[Stored data entries]

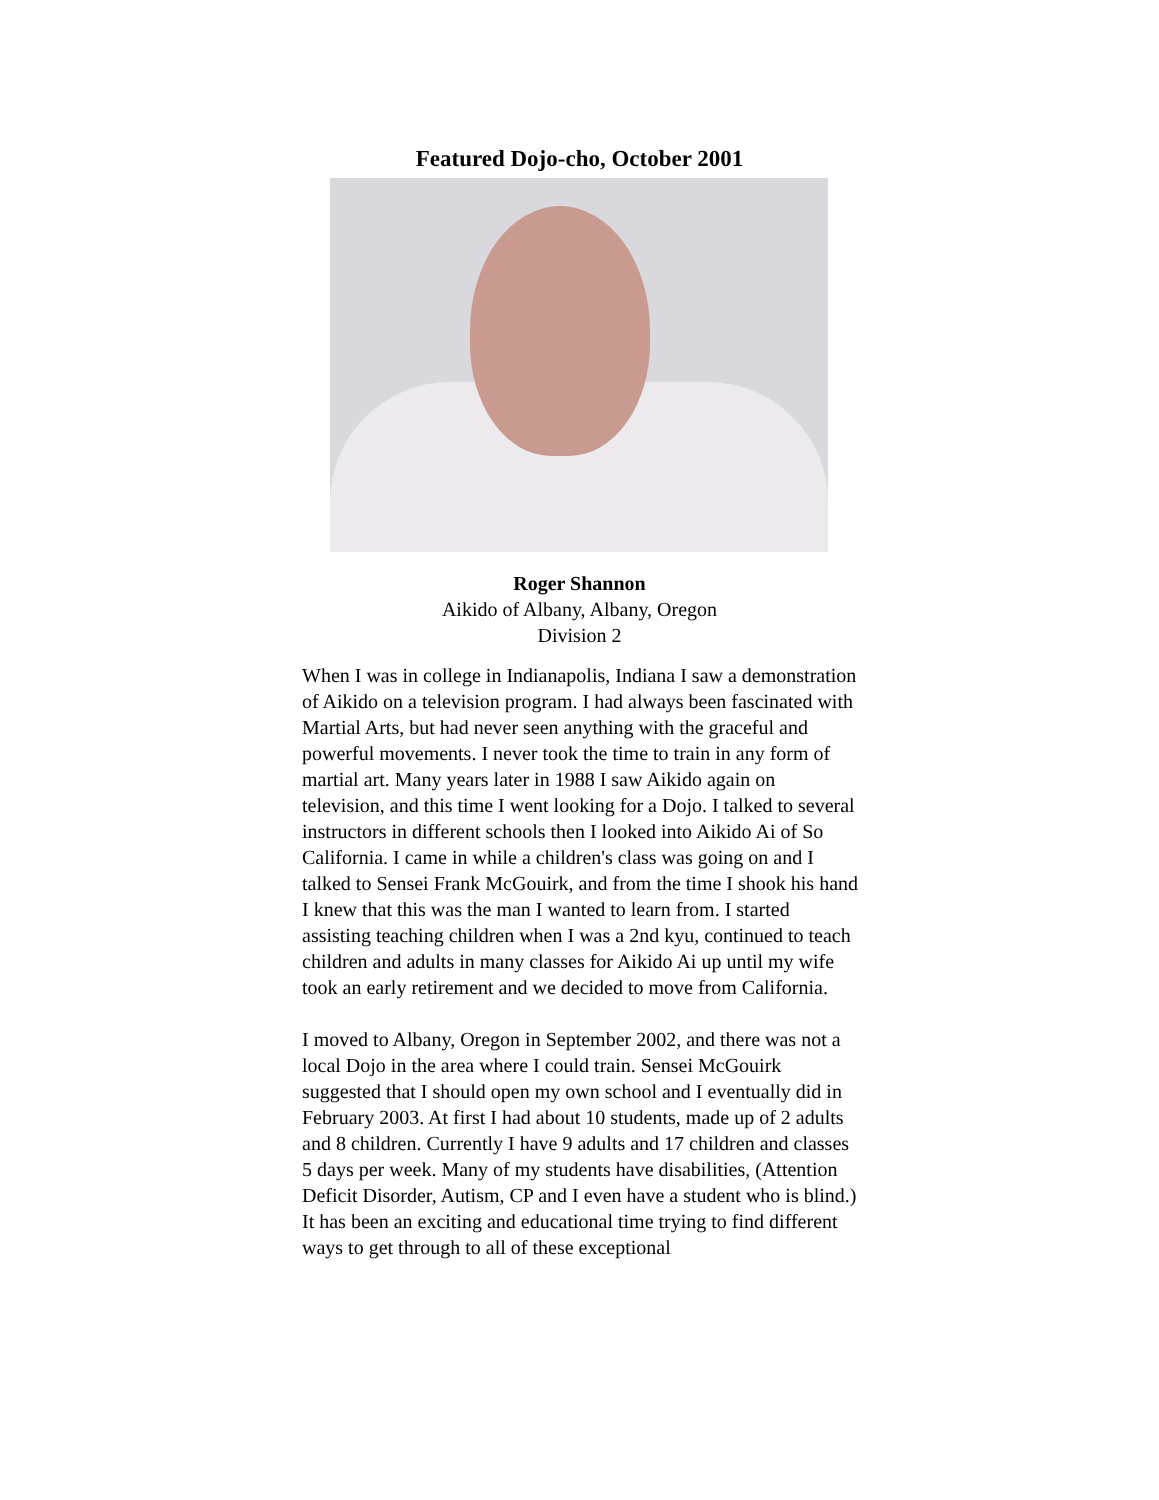Featured Dojo-cho, October 2001
Roger Shannon
Aikido of Albany, Albany, Oregon
Division 2
When I was in college in Indianapolis, Indiana I saw a demonstration of Aikido on a television program. I had always been fascinated with Martial Arts, but had never seen anything with the graceful and powerful movements. I never took the time to train in any form of martial art. Many years later in 1988 I saw Aikido again on television, and this time I went looking for a Dojo. I talked to several instructors in different schools then I looked into Aikido Ai of So California. I came in while a children's class was going on and I talked to Sensei Frank McGouirk, and from the time I shook his hand I knew that this was the man I wanted to learn from. I started assisting teaching children when I was a 2nd kyu, continued to teach children and adults in many classes for Aikido Ai up until my wife took an early retirement and we decided to move from California.
I moved to Albany, Oregon in September 2002, and there was not a local Dojo in the area where I could train. Sensei McGouirk suggested that I should open my own school and I eventually did in February 2003. At first I had about 10 students, made up of 2 adults and 8 children. Currently I have 9 adults and 17 children and classes 5 days per week. Many of my students have disabilities, (Attention Deficit Disorder, Autism, CP and I even have a student who is blind.) It has been an exciting and educational time trying to find different ways to get through to all of these exceptional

* **Task**
No pictures belong in the copy. Transcribe every entry exactly.

* **Response area**
Featured Dojo-cho, October 2001
Roger Shannon
Aikido of Albany, Albany, Oregon
Division 2
When I was in college in Indianapolis, Indiana I saw a demonstration of Aikido on a television program. I had always been fascinated with Martial Arts, but had never seen anything with the graceful and powerful movements. I never took the time to train in any form of martial art. Many years later in 1988 I saw Aikido again on television, and this time I went looking for a Dojo. I talked to several instructors in different schools then I looked into Aikido Ai of So California. I came in while a children's class was going on and I talked to Sensei Frank McGouirk, and from the time I shook his hand I knew that this was the man I wanted to learn from. I started assisting teaching children when I was a 2nd kyu, continued to teach children and adults in many classes for Aikido Ai up until my wife took an early retirement and we decided to move from California.
I moved to Albany, Oregon in September 2002, and there was not a local Dojo in the area where I could train. Sensei McGouirk suggested that I should open my own school and I eventually did in February 2003. At first I had about 10 students, made up of 2 adults and 8 children. Currently I have 9 adults and 17 children and classes 5 days per week. Many of my students have disabilities, (Attention Deficit Disorder, Autism, CP and I even have a student who is blind.) It has been an exciting and educational time trying to find different ways to get through to all of these exceptional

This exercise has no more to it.